Regione: il Veneto si candida a traino del turismo italiano
di adminSi è chiusa ieri la Giornata Mondiale del Turismo, una data centrale per una delle regioni più visitate d’Italia dove il turismo genera un giro d’affari di 18miliardi di euro. Per l’occasione, è stata organizzata una tavola rotonda con il Ministro del Turismo, le istituzioni parlamentari e i rappresentanti delle regioni italiane nell’ambito dell’iniziativa “Grand (Tour)ismo Italia”. Nel corso dell’incontro si è parlato anche di buone pratiche e di politiche turistiche per il “dopo-Covid”.
«Stilando un bilancio della stagione estiva, in termini di arrivi e presenze il Veneto chiude in positivo -commenta l’assessore al turismo, Federico Caner–. Anche per via delle restrizioni, molti veneti hanno visitato la propria regione; inoltre, abbiamo registrato nuove presenze di vacanzieri italiani ed europei dagli Stati limitrofi. Ora bisogna fidelizzarli».
Da gennaio a luglio 2021, la percentuale degli arrivi è cresciuta del 38,4%, mentre quella delle presenze del 57,5%. Numeri che attestano una lieve ripresa ma comunque lontani alla cifre pre-covid. Il primo semestre 2021 si è chiuso con 2,8milioni di arrivi e più di 10,5milioni di presenze.

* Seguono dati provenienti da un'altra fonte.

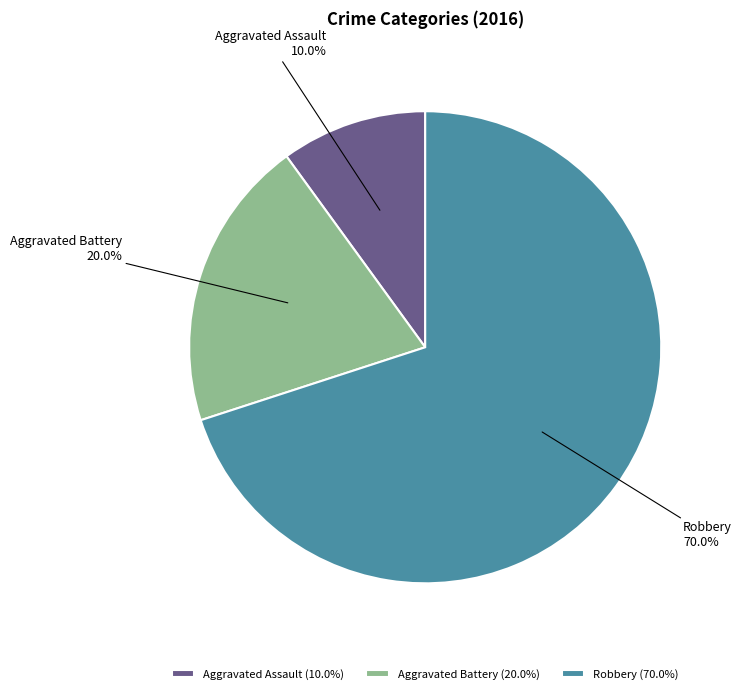

To the nearest percent, what is the combined percentage of Aggravated Assault and Robbery?

80%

«Nei prossimi giorni presenteremo direttamente al Ministro una proposta per dare vita a un Hub digitale nazionale, che si basa sulle best practice di tre regioni: il Veneto, l’Abruzzo e il Trentino Alto Adige – ha annunciato l’Assessore -. In questo senso il
il Veneto si candida a trainare la rivoluzione digitale del turismo per l’intero sistema nazionale».
L’obiettivo è pensare al comparto turistico nazionale come settore unico in cui integrare le varie realtà regionali e locali in un’unica filiera: «In questo momento storico è necessario mettere a sistema gli operatori turistici, la società e l’economia generale senza considerarli settori stagnanti. La qualità dell’accoglienza entra in diretta connessione con le eccellenze come l’agroalimentare, l’industria manifatturiera e i trasporti».

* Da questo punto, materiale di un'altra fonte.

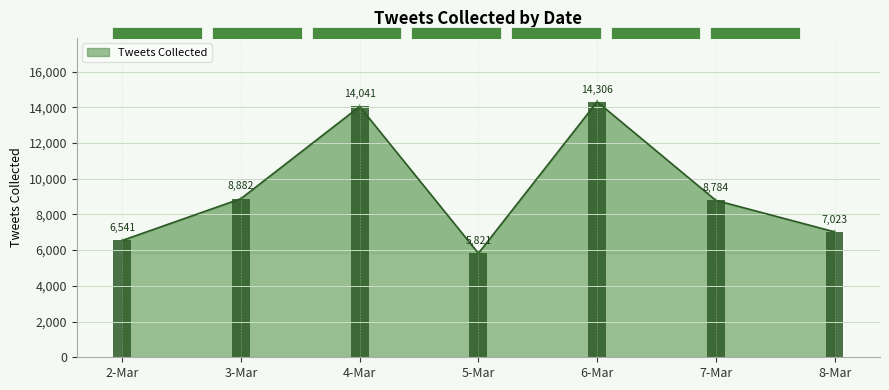

What is the ratio of the value at 2-Mar to the value at 5-Mar?

1.1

Ripensare l’offerta turistica rende necessario procedere con innovazioni di prodotto capaci di rilanciare destinazioni: «Stiamo parlando di cultura dell’accoglienza che valorizzi il capitale umano, che sappia interpretare i nuovi bisogni e la ricerca di esperienze, puntando sull’utilizzo del digitale per promuovere le nostre destinazioni utilizzando diversi mezzi di comunicazione intrecciati tra loro -conclude l’assessore Caner-. Richieste, dunque, abilità di destination governance e management, capace non solo di riconoscere i cambiamenti introdotti dalla tecnologia ma di saperli anche gestire e implementare in modo sistemico. Per questo è necessario un cambio di marcia che tenga conto delle nuove sfide e delle risorse che avremo a disposizione: fondi del Next Generation EU e la nuova programmazione delle politiche di coesione 2021-2027. Opportunità che dobbiamo cogliere per aiutare le imprese del turismo e le migliaia di attività dell’indotto».